Happy Friday and welcome to today's edition of The Spin. Once again, retail accounts for the bulk of the headlines. There are more outlet malls in Europe than ever before – and more are coming. Bloomingdale's is starting a new rental service, Debenhams is getting a new CEO and Nordstrom has fixed its salary imbalances. Meanwhile, Mango and Farfetch remain in the red. I hope the read is informative – and your weekend super fun! Best, Christopher


Outlets are in. Outlet centers in Europe now cover more than 3 million sq. meters of space, a new record, according to a recently released research by ecostra GmbH. There are now 181 such centers there and six new ones opened in the last year alone. And the outlet building boom is set to continue with an additional 46 being planned or already under construction. In Germany, outlet market share is expected to more than double (paywall; translated by Google) from 2.3 percent to 5 percent in the coming years.

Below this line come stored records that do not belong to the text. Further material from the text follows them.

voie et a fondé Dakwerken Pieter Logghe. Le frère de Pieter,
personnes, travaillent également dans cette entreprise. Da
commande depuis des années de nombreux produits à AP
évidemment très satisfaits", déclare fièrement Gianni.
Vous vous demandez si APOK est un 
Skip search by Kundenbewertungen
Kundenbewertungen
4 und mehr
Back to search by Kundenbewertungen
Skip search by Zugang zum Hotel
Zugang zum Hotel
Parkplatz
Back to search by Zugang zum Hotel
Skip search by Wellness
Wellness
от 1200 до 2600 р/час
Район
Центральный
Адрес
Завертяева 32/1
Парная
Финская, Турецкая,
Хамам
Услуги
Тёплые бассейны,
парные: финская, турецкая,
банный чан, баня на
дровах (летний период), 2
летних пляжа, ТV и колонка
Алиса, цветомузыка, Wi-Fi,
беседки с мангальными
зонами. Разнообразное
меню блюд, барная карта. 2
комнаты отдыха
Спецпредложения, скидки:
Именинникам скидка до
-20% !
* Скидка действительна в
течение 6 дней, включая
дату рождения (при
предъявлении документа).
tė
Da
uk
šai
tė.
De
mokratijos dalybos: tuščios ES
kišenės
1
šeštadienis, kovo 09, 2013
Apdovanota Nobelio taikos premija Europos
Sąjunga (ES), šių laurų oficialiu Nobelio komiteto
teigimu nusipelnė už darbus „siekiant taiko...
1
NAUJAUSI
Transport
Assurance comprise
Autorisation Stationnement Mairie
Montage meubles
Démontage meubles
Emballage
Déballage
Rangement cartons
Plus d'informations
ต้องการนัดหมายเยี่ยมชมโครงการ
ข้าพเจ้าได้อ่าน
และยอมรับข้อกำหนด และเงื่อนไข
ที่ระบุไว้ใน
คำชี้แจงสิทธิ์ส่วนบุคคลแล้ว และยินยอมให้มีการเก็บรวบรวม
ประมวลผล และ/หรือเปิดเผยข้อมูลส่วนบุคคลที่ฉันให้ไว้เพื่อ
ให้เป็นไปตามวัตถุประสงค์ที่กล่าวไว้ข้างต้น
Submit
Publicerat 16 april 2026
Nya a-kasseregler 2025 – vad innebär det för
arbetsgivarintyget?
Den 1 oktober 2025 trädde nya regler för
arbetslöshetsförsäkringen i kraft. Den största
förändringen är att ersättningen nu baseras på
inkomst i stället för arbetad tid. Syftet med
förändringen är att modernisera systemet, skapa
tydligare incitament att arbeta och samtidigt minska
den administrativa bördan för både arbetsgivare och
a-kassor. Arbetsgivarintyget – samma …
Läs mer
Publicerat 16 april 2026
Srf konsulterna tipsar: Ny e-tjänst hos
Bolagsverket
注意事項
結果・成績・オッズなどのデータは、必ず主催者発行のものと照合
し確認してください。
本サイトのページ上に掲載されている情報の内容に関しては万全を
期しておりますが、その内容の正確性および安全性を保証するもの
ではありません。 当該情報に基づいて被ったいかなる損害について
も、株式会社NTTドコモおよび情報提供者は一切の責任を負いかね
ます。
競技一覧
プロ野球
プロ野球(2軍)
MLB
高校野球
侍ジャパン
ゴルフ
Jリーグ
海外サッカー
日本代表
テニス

Bloomingdale's new biz. Bloomingdale's has become the first major US department store to hop on the bandwagon and launch a clothing rental subscription service. Next month it will start offering (paywall) "My List at Bloomingdale's" for $149 per month. Each month subscribers will will receive four women's items from a selection of more than 60 brands and a new assortment of four more once the box's contents are returned.

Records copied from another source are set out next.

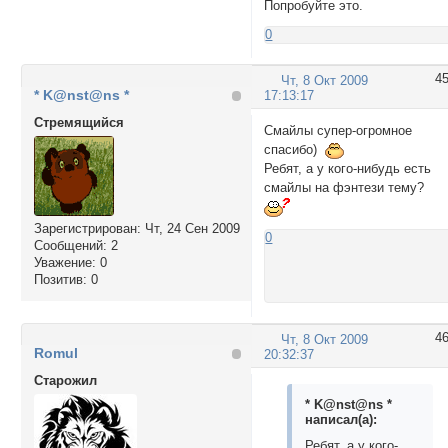
Попробуйте это.
0
4
Чт, 8 Окт 2009
* K@nst@ns *
17:13:17
Стремящийся
Смайлы супер-огромное
спасибо)
Ребят, а у кого-нибудь есть
смайлы на фэнтези тему?
Зарегистрирован
: Чт, 24 Сен 2009
0
Сообщений:
2
Уважение:
0
Позитив:
0
4
Чт, 8 Окт 2009
Romul
20:32:37
Cтарожил
* K@nst@ns *
написал(а):
Ребят, а у кого-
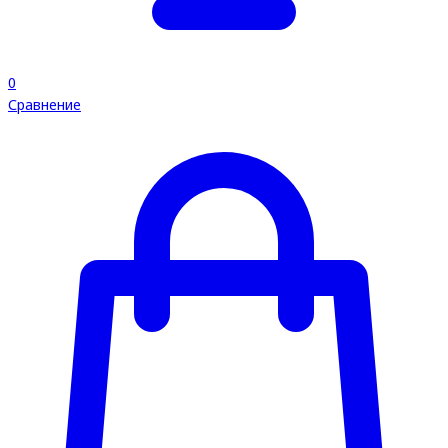
0
Сравнение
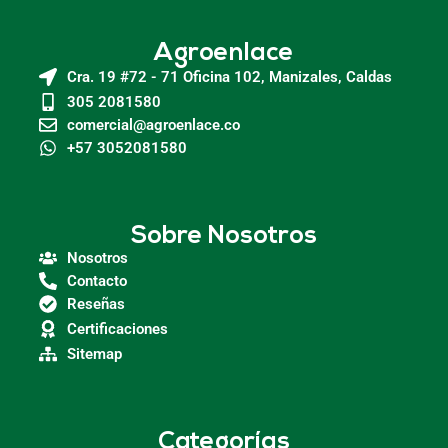
Agroenlace
Cra. 19 #72 - 71 Oficina 102, Manizales, Caldas
305 2081580
comercial@agroenlace.co
+57 3052081580
Sobre Nosotros
Nosotros
Contacto
Reseñas
Certificaciones
Sitemap
Categorías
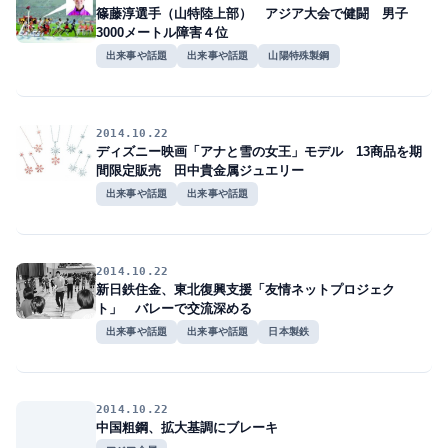
篠藤淳選手（山特陸上部） アジア大会で健闘 男子
3000メートル障害４位
出来事や話題
出来事や話題
山陽特殊製鋼
2014.10.22
ディズニー映画「アナと雪の女王」モデル 13商品を期
間限定販売 田中貴金属ジュエリー
出来事や話題
出来事や話題
2014.10.22
新日鉄住金、東北復興支援「友情ネットプロジェク
ト」 バレーで交流深める
出来事や話題
出来事や話題
日本製鉄
2014.10.22
中国粗鋼、拡大基調にブレーキ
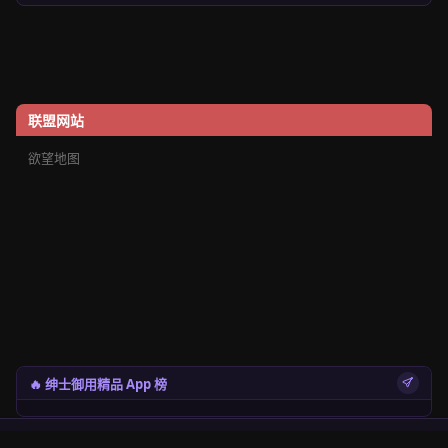
联盟网站
欲望地图
🔥 绅士御用精品 App 榜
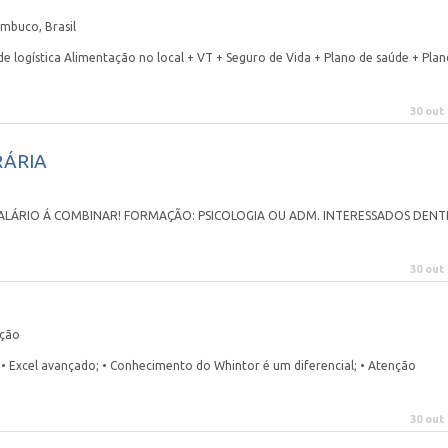
mbuco, Brasil
e logística Alimentação no local + VT + Seguro de Vida + Plano de saúde + Pla
30 out
RÁRIA
SALÁRIO Á COMBINAR! FORMAÇÃO: PSICOLOGIA OU ADM. INTERESSADOS DEN
30 out
ação
 • Excel avançado; • Conhecimento do Whintor é um diferencial; • Atenção
30 out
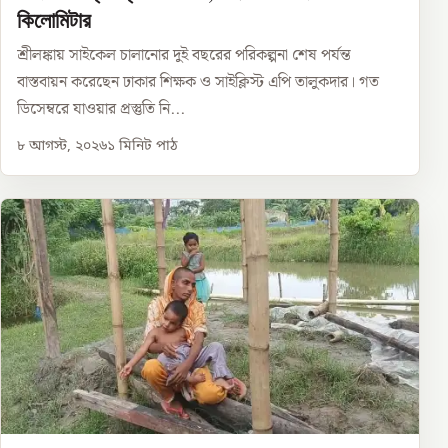
কিলোমিটার
শ্রীলঙ্কায় সাইকেল চালানোর দুই বছরের পরিকল্পনা শেষ পর্যন্ত
বাস্তবায়ন করেছেন ঢাকার শিক্ষক ও সাইক্লিস্ট এপি তালুকদার। গত
ডিসেম্বরে যাওয়ার প্রস্তুতি নি...
৮ আগস্ট, ২০২৬
১
মিনিট পাঠ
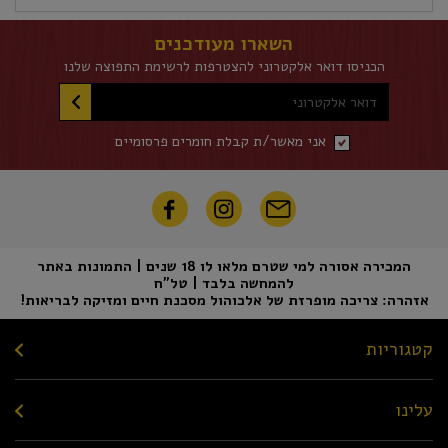
השארו מעודכנים
הכניסו דואר אלקטרוני להצטרפות לרשימת התפוצה שלנו
דואר אלקטרוני
אני מאשר/ת קבלת חומרים פרסומיים
המכירה אסורה למי שטרם מלאו לו 18 שנים | התמונות באתר
להמחשה בלבד | טל"ח
אזהרה: צריכה מופרזת של אלכוהול מסכנת חיים ומזיקה לבריאות!
קטגוריות
עלינו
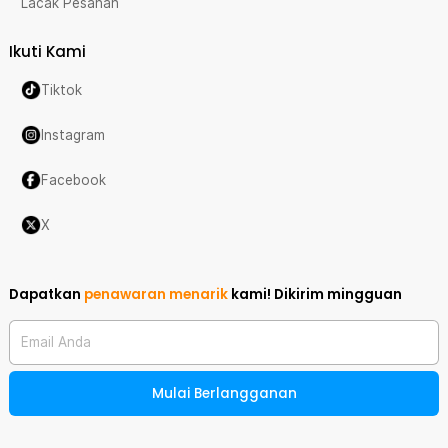
Lacak Pesanan
Ikuti Kami
Tiktok
Instagram
Facebook
X
Dapatkan
penawaran menarik
kami!
Dikirim mingguan
Email Anda
Mulai Berlangganan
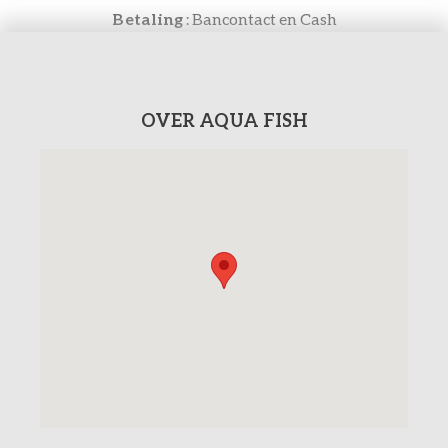
Betaling
: Bancontact en Cash
OVER AQUA FISH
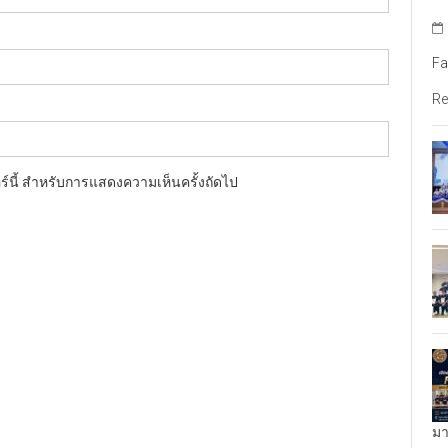
Fa
Re
อร์นี้ สำหรับการแสดงความเห็นครั้งถัดไป
มา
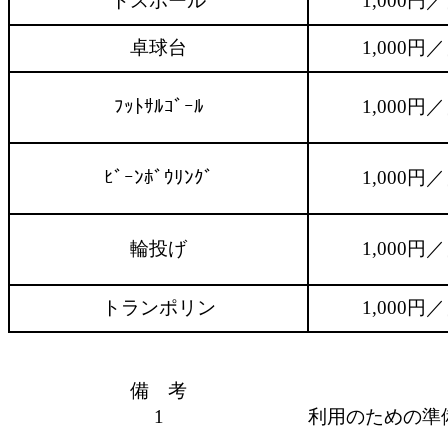
トスボール
1,000円
卓球台
1,000円
ﾌｯﾄｻﾙｺﾞｰﾙ
1,000円
ﾋﾞｰﾝﾎﾞｳﾘﾝｸﾞ
1,000円
輪投げ
1,000円
トランポリン
1,000円
備 考
1
利用のための準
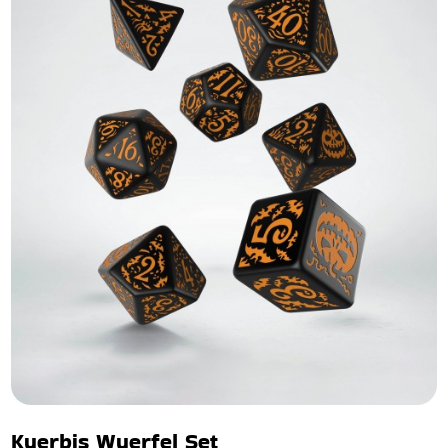
Kuerbis Wuerfel Set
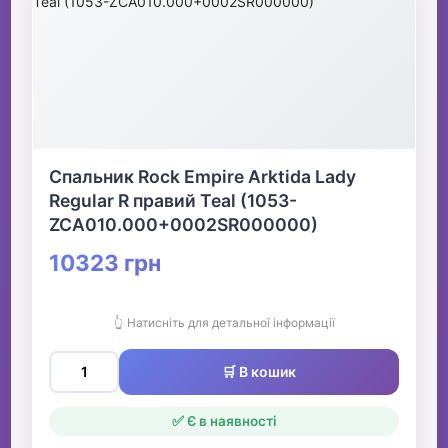
Спальник Rock Empire Arktida Lady
Regular R правий Teal (1053-
ZCA010.000+0002SR000000)
10323 грн
👆 Натисніть для детальної інформації
🛒 В кошик
✅ Є в наявності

Still in debt. Mango, which has just entered the Canadian market as part of its foreign expansion, released its annual earnings report (paywall; translated by Google) yesterday. Its EBITA was up 17 percent to €35 million and sales rose nearly 2 percent to €2.2 billion. However it still owes €315 million in debt as part of a refinancing agreement it signed last year.

Equal pay. After a careful review of its payroll, Nordstrom has announced that it has achieved pay equity for all of its employees across all genders and races, or that it pays equal pay for equal work. The store also said that it is nearing pay parity, or 100 percent equal gender representation, in all of its segments and levels. Its chief human resources officer noted that "equality and diversity make us all stronger."

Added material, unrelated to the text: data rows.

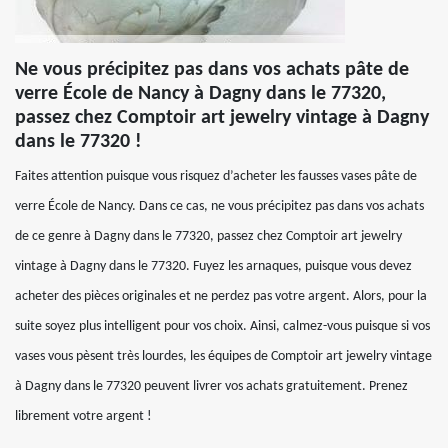
Ne vous précipitez pas dans vos achats pâte de
verre École de Nancy à Dagny dans le 77320,
passez chez Comptoir art jewelry vintage à Dagny
dans le 77320 !
Faites attention puisque vous risquez d’acheter les fausses vases pâte de
verre École de Nancy. Dans ce cas, ne vous précipitez pas dans vos achats
de ce genre à Dagny dans le 77320, passez chez Comptoir art jewelry
vintage à Dagny dans le 77320. Fuyez les arnaques, puisque vous devez
acheter des pièces originales et ne perdez pas votre argent. Alors, pour la
suite soyez plus intelligent pour vos choix. Ainsi, calmez-vous puisque si vos
vases vous pèsent très lourdes, les équipes de Comptoir art jewelry vintage
à Dagny dans le 77320 peuvent livrer vos achats gratuitement. Prenez
librement votre argent !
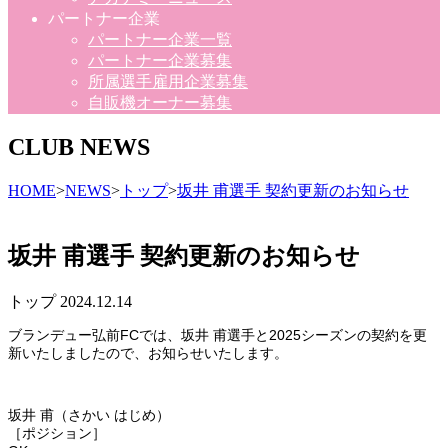
パートナー企業
パートナー企業一覧
パートナー企業募集
所属選手雇用企業募集
自販機オーナー募集
CLUB NEWS
HOME
>
NEWS
>
トップ
>
坂井 甫選手 契約更新のお知らせ
坂井 甫選手 契約更新のお知らせ
トップ
2024.12.14
ブランデュー弘前FCでは、坂井 甫選手と2025シーズンの契約を更
新いたしましたので、お知らせいたします。
坂井 甫（さかい はじめ）
［ポジション］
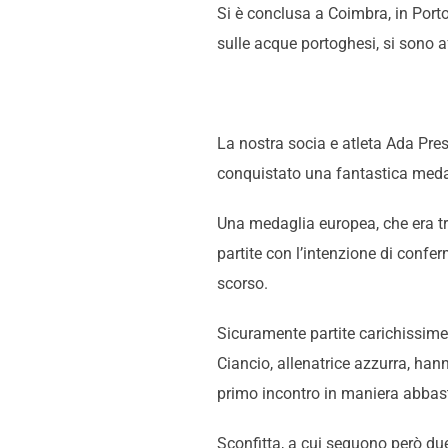
Si è conclusa a Coimbra, in Port
sulle acque portoghesi, si sono a
La nostra socia e atleta Ada Pres
conquistato una fantastica meda
Una medaglia europea, che era tra 
partite con l’intenzione di confe
scorso.
Sicuramente partite carichissime,
Ciancio, allenatrice azzurra, hann
primo incontro in maniera abbast
Sconfitta, a cui seguono però due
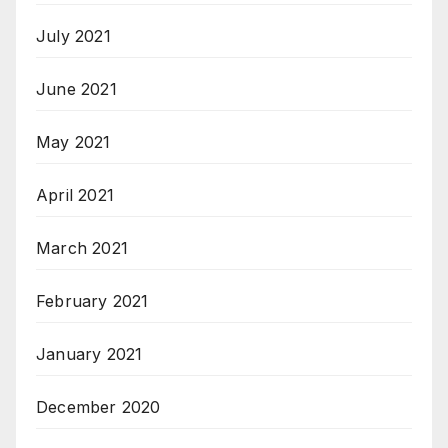
July 2021
June 2021
May 2021
April 2021
March 2021
February 2021
January 2021
December 2020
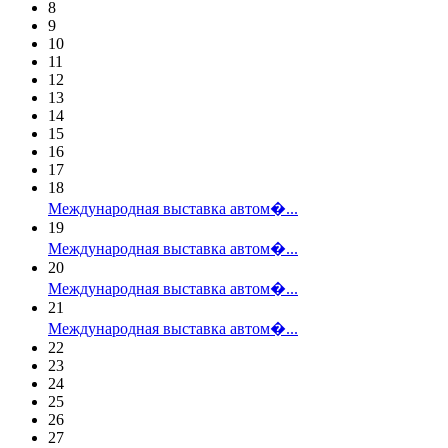
8
9
10
11
12
13
14
15
16
17
18
Международная выставка автом�...
19
Международная выставка автом�...
20
Международная выставка автом�...
21
Международная выставка автом�...
22
23
24
25
26
27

Delivery divorce. Amazon building its own delivery service has cost it a business partner. FedEx announced on Wednesday that it will not renew its ground delivery contract with the online giant at the end of the month. The news comes two months after FedEx dropped Amazon from its air cargo services.


Duddy departs. Troubled high street retailer Debenhams is getting a new CEO. Executive chairman Terry Duddy, who came aboard last year, will leave next month and is being replaced by Stefaan Vansteenkiste, a turnaround specialist who was named chief restructuring officer in April. The board made the appointment in the hopes that the new chief can navigate the chain through the crucial holiday selling season. Debenhams plans to close 50 of its 166 stores starting early next year.


China syndrome. Adidas released its Q2 earnings report yesterday and though the numbers were positive CEO Kasper Rorsted noted that if a currency war erupts between the US and China that it will negatively affect the brand's business as its revenue from China was up 14 percent compared to the same period last year. Overall profits were up 34 percent to €531 million and revenue rose nearly 5 percent to €5.5 billion.

New Guards' new owner. Milan-based New Guards Group, the parent company of brands such as Off-White, Palm Angels and Heron Preston, has been acquired for $675 million by Farfetch. The two companies' combined resources plan to create so-called "brands of the future" and further develop New Guards Group's current portfolio. And while it's an impressive purchase it did not impress Farfetch's investors who saw the company's stock price plunge almost 30 percent yesterday in the wake of the announcement and the news of a Q2 net loss of $89.6 million.